When images of clear skies and deserted cities flashed around the world in 2020, the unprecedented restrictions on human activities due to COVID-19 appeared to be relieving pressures on the environment. The extended lockdown in Melbourne, Australia, last year provided a unique opportunity to identify changes in the volume and type of macro and micro debris flowing into the city’s stormwater drains and waterways. In the first comprehensive study to test the ‘lockdown effect’ on waterborne debris, we studied pre- and post-lockdown debris patterns across four land use types (central business district, shopping centre, transport hub and industrial precinct), confirming a significant overall reduction in debris flowing into drains. The benefits, however, were not uniform, enabling us to identify the sources and types of persistent debris based on land use, as well as new opportunities to target debris reduction programs post-pandemic.

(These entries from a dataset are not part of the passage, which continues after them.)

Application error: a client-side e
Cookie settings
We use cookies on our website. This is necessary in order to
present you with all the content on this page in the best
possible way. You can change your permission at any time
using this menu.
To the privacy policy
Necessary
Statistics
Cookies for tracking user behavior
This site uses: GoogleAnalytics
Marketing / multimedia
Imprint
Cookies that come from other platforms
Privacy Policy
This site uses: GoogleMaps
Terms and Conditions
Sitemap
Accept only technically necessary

Less than a year earlier, another national disaster, Australia’s 2019-2020 Black Summer bushfires provided unequivocal new evidence to support the protection and/or regeneration of riparian vegetation around the edges of waterways. We studied the impacts of these extensive and destructive bushfires on the receiving aquatic habitats of six urban/regional waterways along the NSW east coast. When drought-breaking rains began to fall after months of blazes, huge volumes of ash and sludge moved rapidly into waterways, with flow on effects evident as chemical and biological changes right down to the estuary basin. Where riparian vegetation buffer zones had been burned or previously cleared, the contamination (N, P, TOC, ROC and metals) of receiving sediments was sufficient to alter microbial communities (as assessed using eDNA approaches). However, where substantial riparian buffer zones remained intact, there was little evidence of impact on the lower estuarine habitat quality or biological structure.

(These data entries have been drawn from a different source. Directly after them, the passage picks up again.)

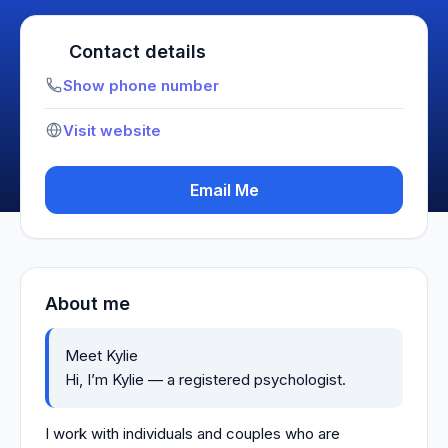
Contact details
Show phone number
Visit website
Email Me
About me
Meet Kylie
Hi, I’m Kylie — a registered psychologist.
I work with individuals and couples who are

Our studies of these two recent crises generated valuable new knowledge at a time when urbanised estuarine and marine ecosystems in Australia and worldwide are under extraordinary stress - as warming waters coincide with increasing inflows of contaminants such as microplastics and nutrients and the toxic legacy of early industrial contamination. This keynote will detail the findings from our lockdown effect, mega bushfires and other recent stormwater studies. By drawing on this new knowledge - and over 20 years of research in Sydney Harbour - this presentation will provide insights into the impacts of debris, stormwater and urban runoff on estuarine and marine ecosystems, and potential opportunities for upstream mitigation.